En cuanto al procedimiento, si se produce un incendio lo primero es notificarlo a la aseguradora en un plazo muy corto de tiempo, normalmente menos de siete días. No debes manipular la zona sin autorización, salvo para asegurar la vivienda o evitar más daños. Siempre que sea posible, conviene realizar un inventario de lo dañado, tomar fotografías y guardar facturas que acrediten el valor de los objetos. Estos pasos facilitan la tasación del siniestro y agilizan la indemnización.
También hay que tener en cuenta situaciones especiales, como los incendios forestales que afectan a viviendas cercanas al campo o a zonas rurales. Dependiendo de la póliza, podrías estar cubierto, aunque en muchos casos entran en juego ayudas públicas o declaraciones de zona catastrófica. Si vives en una zona de riesgo, es muy recomendable preguntar a tu aseguradora por este punto en concreto.
La cobertura de incendio no solo protege frente a las llamas. En ocasiones, también se incluyen los daños derivados del humo, que pueden ser tan devastadores como el fuego en sí, o las consecuencias de la actuación de los bomberos, como el agua utilizada para apagar el incendio.

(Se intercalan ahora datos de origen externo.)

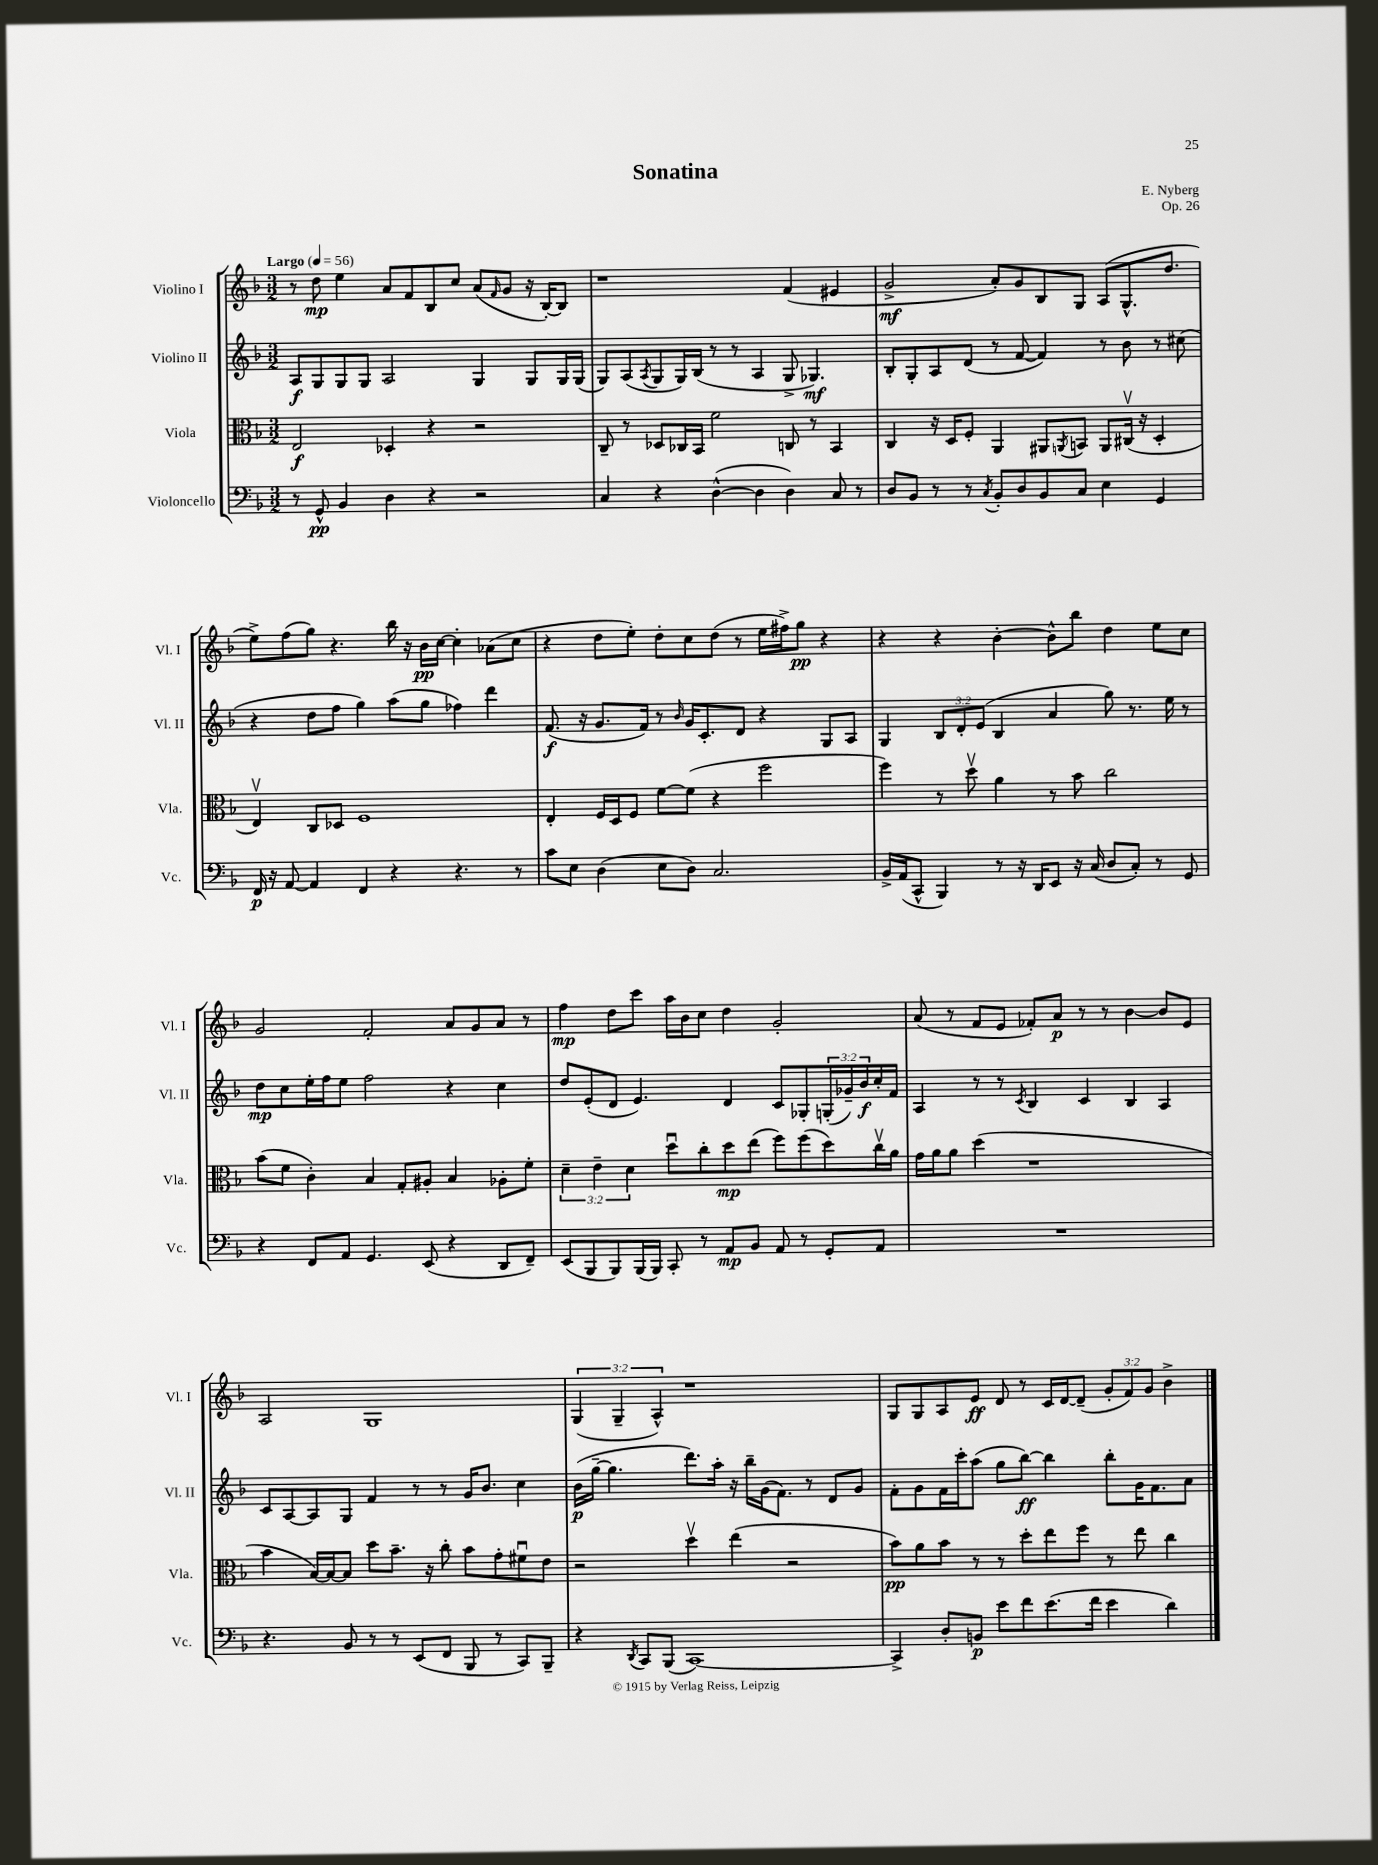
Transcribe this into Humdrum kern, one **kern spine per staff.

Aunque estos daños no sean directos, tienen un coste elevado y pueden dejar inservibles muebles, electrodomésticos y paredes.
Finalmente, merece la pena destacar que esta cobertura es una de las más valoradas en cualquier seguro de hogar porque ofrece una red de seguridad frente a uno de los riesgos más graves y costosos a los que puede enfrentarse una vivienda. Elegir bien la suma asegurada, revisar las exclusiones y mantener la póliza actualizada con las mejoras o cambios en la casa son pasos esenciales para que, en caso de un incendio, tengas la certeza de estar realmente protegido.